Only someone who hasn’t had to use a chainsaw would suggest that it’s an easy job. Chainsawing is hard, tiring work.
See, most of last weekend was spent outdoors or in the garage. We’re working on a dry bar to install in our dining room, to provide extra storage space and enhance the value of the house. So The Wife motivated me to go and get some of the work done, including trimming the four-by-six studs we are using to support the whole assembly. Well, it turns out that one of the studs we’d bought had become really warped, so I had to get a replacement.

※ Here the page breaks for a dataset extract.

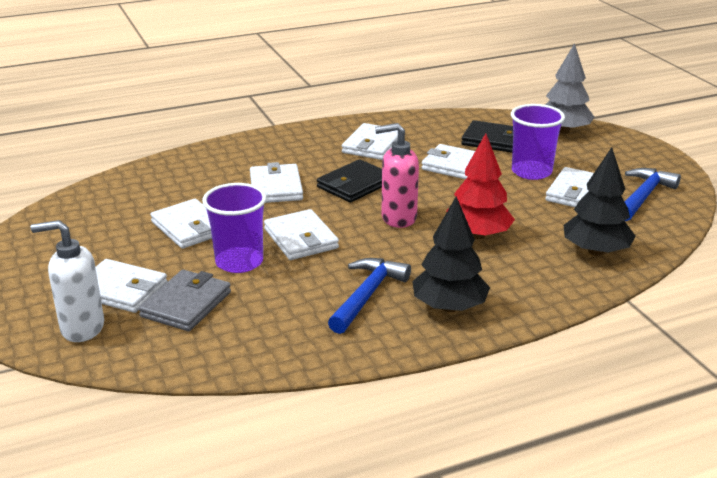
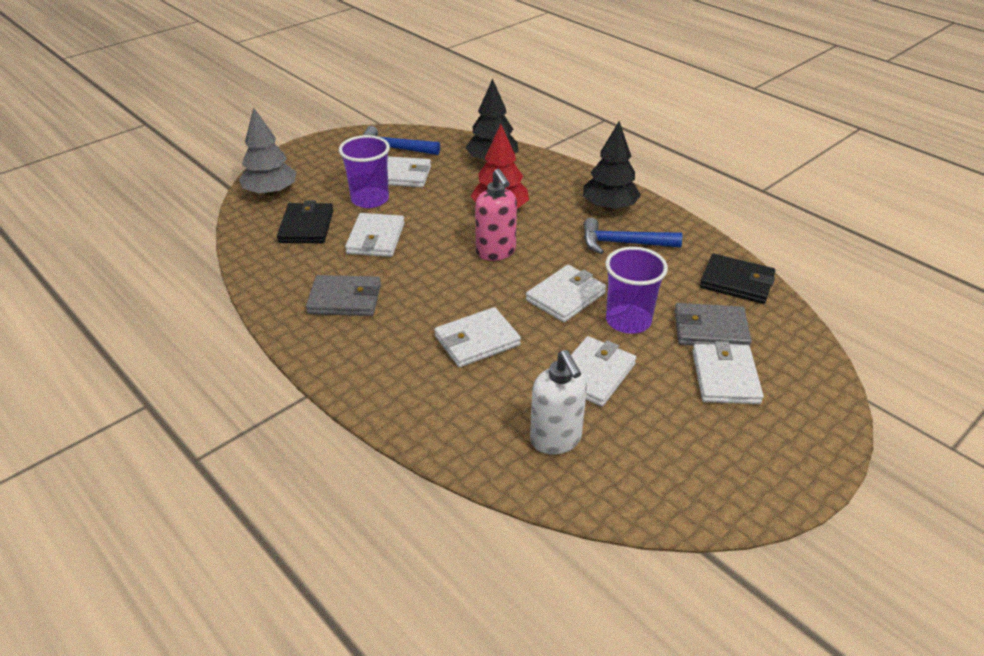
camera: 110 degrees left, 10 degrees up
(82, 328) = (792, 377): white soap dispenser -> white soap dispenser (556, 440)
(355, 185) = (444, 290): black wallet -> black wallet (736, 282)
(372, 145) = (345, 299): white wallet -> grey wallet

Between that and some of the other supplies I determined we’d need to move the project forward, I was at the Do-It-Yourself Home Improvement Mecca Store for a little bit over an hour. When I got back, I noticed a number of trees in the front yard were now devoid of some of their lower branches. So I unloaded the stuff, and went around back, and sure enough The Wife was taking a saw to every tree in the back yard.

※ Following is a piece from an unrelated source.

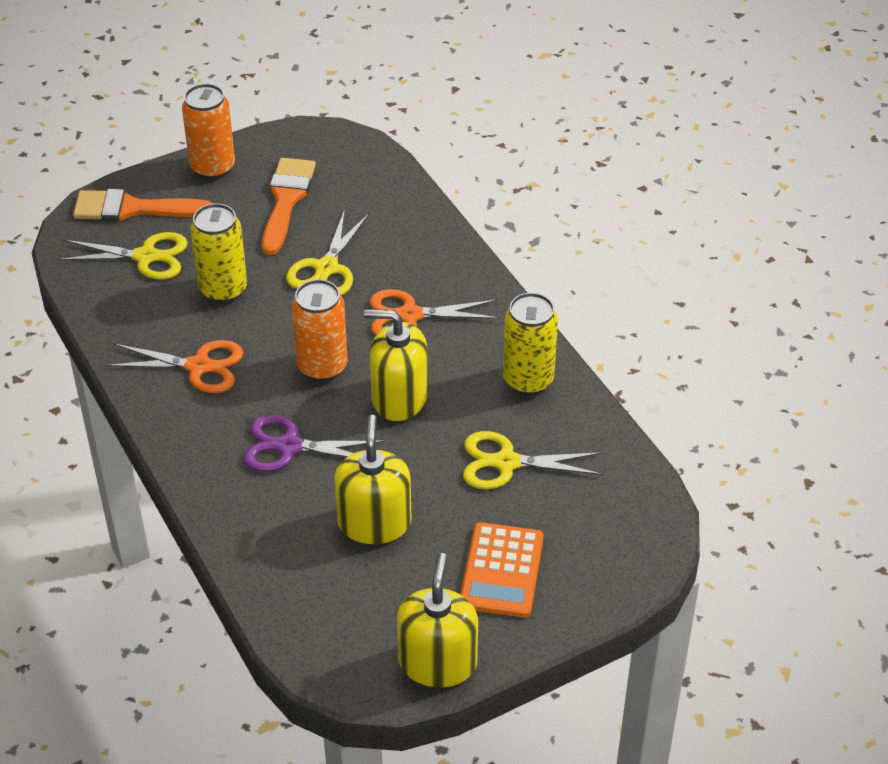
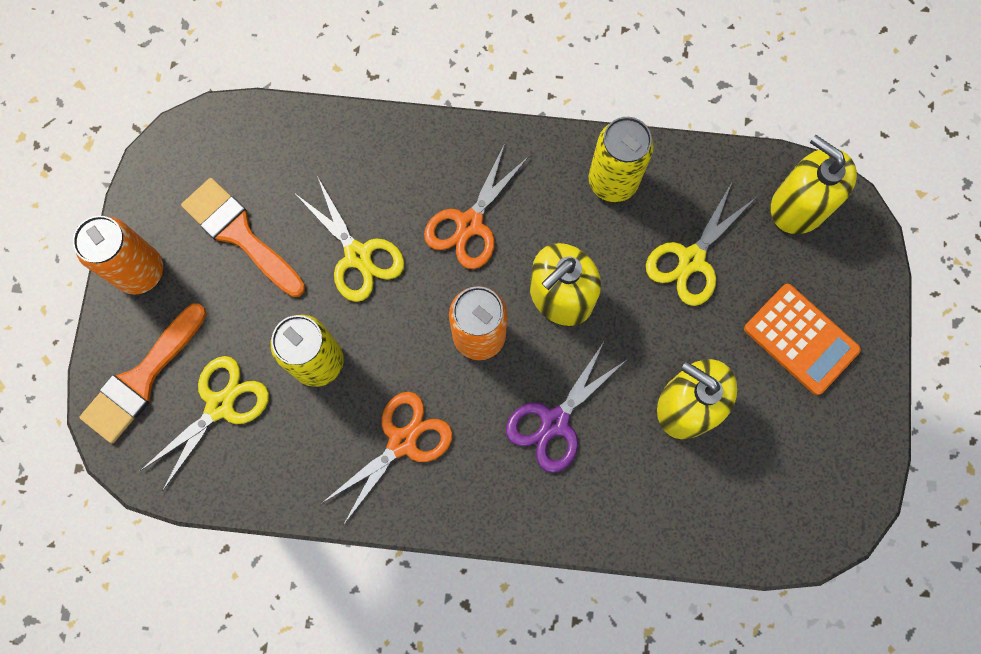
camera: 55 degrees left, 30 degrees up
(437, 662) = (860, 448): yellow soap dispenser -> yellow soap dispenser (799, 205)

Could she have done this earlier, when we had the guys with the mulcher right there? Of course not. So instead, we got it all picked up and hauled off to the front yard, where it didn’t fit into the trash cans becuase it was about a dumpster’s worth of tree limbs. Therefore, I borrowed our neighbor’s chain saw and set to work cutting the things down to size. Eventually, it all fit (sort of) into four of the trash containers we have for our regular service and I’m hoping that it will be cleared away as green waste. If not, I’ll have to arrange for a special pickup next week (which I’m going to anyway, to get rid of some old furniture we no longer want or have room for).

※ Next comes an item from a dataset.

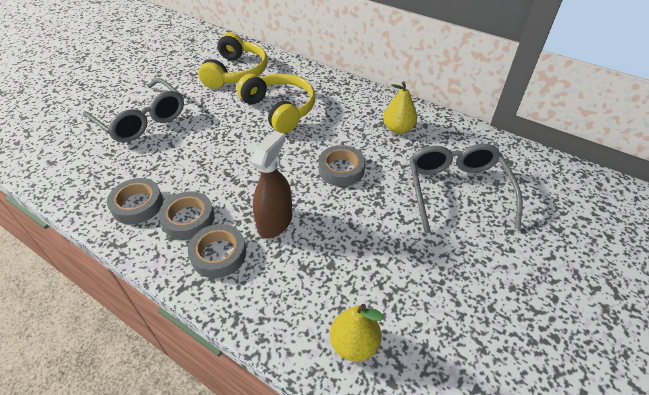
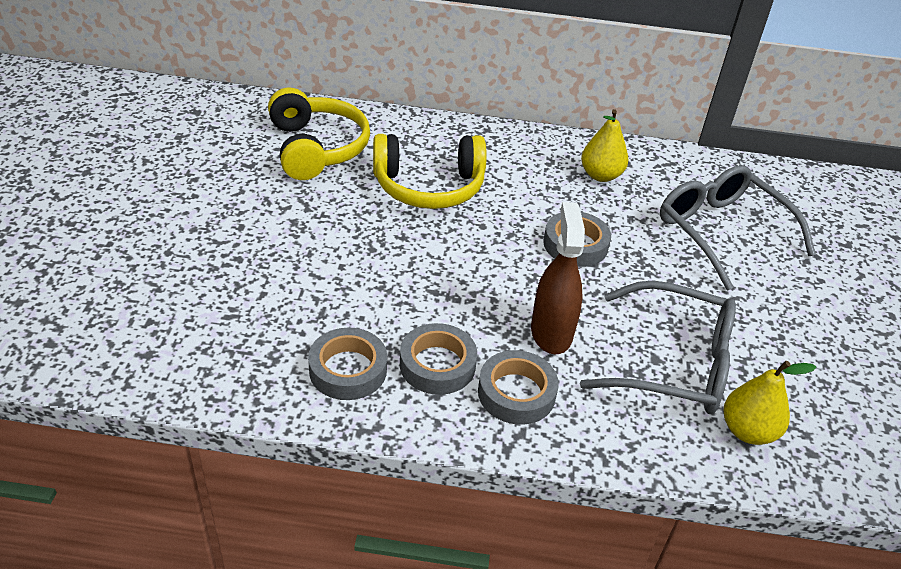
camera: 30 degrees left, 5 degrees down
(142, 120) = (235, 253): grey glasses -> grey glasses (673, 363)
(280, 109) = (429, 187): yellow headphones -> yellow headphones turned 150 degrees clockwise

I took some time out in the middle of my chainsawing to eat lunch (because I was frankly feeling faint between a reduced diet and an unfamiliar amount of manual labor). It was remotely fun, and probably the best electric chainsaw I’ve ever used, but it had run out of gas anyway. As he told me later, my neighbor didn’t hear the chainsaw running for several minutes, and took the time to come out and see if there was any blood on the chain. Seeing none, he went on about his business. That’s a good neighbor.
So between hauling around and chainsawing up a dumpster’s worth of tree limbs, and moving construction studs and cabinets around the house, I spent much of the weekend sweaty and tired. And The Wife was doing her share of the work, too; she cut the limbs down in the first place, weeded our front planter, and painted the components of the bar. We’re both sore in places we didn’t remember having.
The result is a much cleaner-looking yard and a half-assembled bar with built-in cabinets, but still sans the adjustable interior shelf, kick plate, and top. So this week we hope to install the adjustable shelf facings and mount a top-piece for the bar, to be followed by the pièce de résistance — the beaten-copper jacket for the bar-top.
Ah the joys of home-ownership! I bought my first house @ 21 and it wore me out even at that age! I sold it in 2006 before getting married and we now rent on the beach in Carlsbad…..hoping to buy again fairly soon. Nice story TL.